Students of ancient theater to stage 'Oedipus' Nov. 10-12
By Daniel Aloi
If you think you know Oedipus, you may be in for some surprises when students take on Sophocles’ Greek tragedy “Oedipus (Tyrannus)” next week at the Schwartz Center.
Translated into English and directed by Frederick Ahl, professor of classics and comparative literature, the play is presented by the Department of Classics and by students in Ahl’s Ancient Theater Performance course, who comprise the cast.
The production, Nov. 10-12 at 7 p.m. in the Black Box Theatre, is free and open to the public. Seating is limited; more seats are available for Thursday, Nov. 10, than the next two nights. To reserve tickets, contact Terry Hollenbeck at tlh2@cornell.edu or 607-255-7471.

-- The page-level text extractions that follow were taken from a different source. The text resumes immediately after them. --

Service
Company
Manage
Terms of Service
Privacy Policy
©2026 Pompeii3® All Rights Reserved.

Ahl translated “Oedipus” seven years ago and revised it for this class to correct some mistakes, “not so much in the translation but in the editions of the Greek text that I used,” he said. “One of the problems with this play is that people have decided for about 150 years what it is supposed to mean. So they have gone back and revised the Greek text to mean that. … It’s an incredibly complex play that people have radically oversimplified.”
Ahl says his translation stays as faithful as possible to the original play and brings out some of its complexities.

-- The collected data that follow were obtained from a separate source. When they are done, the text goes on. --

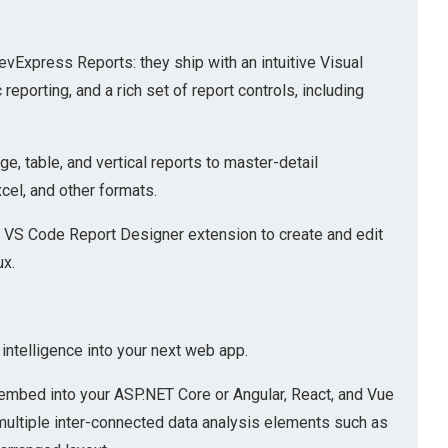
vExpress Reports: they ship with an intuitive Visual
porting, and a rich set of report controls, including
e, table, and vertical reports to master-detail
xcel, and other formats.
 VS Code Report Designer extension to create and edit
ux.
ntelligence into your next web app.
embed into your ASP.NET Core or Angular, React, and Vue
multiple inter-connected data analysis elements such as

“‘Oedipus’ is like an insane jigsaw puzzle where the pieces don’t fit into the picture,” he said. “What I’m trying to figure out is if Sophocles expects us – his audience – to see what’s going on. There are all sorts of weird things about this play.”

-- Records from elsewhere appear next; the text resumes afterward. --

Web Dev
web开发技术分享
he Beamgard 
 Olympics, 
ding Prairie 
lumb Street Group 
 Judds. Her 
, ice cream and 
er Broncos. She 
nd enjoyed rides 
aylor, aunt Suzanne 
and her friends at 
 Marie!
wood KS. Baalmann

For example, when a drunk (whose identity is never investigated) calls Oedipus a bastard, he cross-examines his parents, not the drunk. “Are these responses those of a rational person?” Ahl asks. “His wife, Jocasta, thinks not. She claims that he is powered by what others say if they talk about things he fears.”
“Oedipus is infinitely suggestible,” Ahl adds, “and has a very dim memory.”
“The traditional view of Sophocles’ Oedipus makes him the one person exempt from Freud’s Oedipus complex,” he said. "If, in the 19th century, scholars had supported the view that he did secretly desire to kill his father and marry his mother, the play could not have been taught in schools.”
So scholars modified the original play over the years, he said, as they established its current canonical meaning. This production, he hopes, “will show that Oedipus is a great deal more complicated – everyone has his own reason for behaving as he or she does in this play and characters will emerge differently from their usual depiction.”
Ahl said the class includes several Chinese students.
“I’m interested in taking anyone into the play. And for many non-native speakers of English, this is their first experience of participating in a Western drama. And they are having a blast,” he said. “The acting is really amazingly good. We have some superb performers taking part; they’re chemistry or computer science majors as well as classics students. Many have not had any or much stage experience.”
The production also features “a Brazilian music called choro [‘cry’ or ‘lament’ in Portuguese] as background for parts of the chorus. It’s a music that evokes ancient Greek music, it’s very modal,” Ahl said.
The students are honing literary skills and knowledge as they work with the text, he said: “You get a different perspective on a play when you see it from the inside out. If you are a character who is talking to someone not giving you straight answers, you have to see it that way – and others watch this and they learn more about the play than they would in a seminar about the play.
“Once they have figured out how to read a Latin or Greek text in detail,” he added, “they have a real chance to enjoy it at a much deeper level.”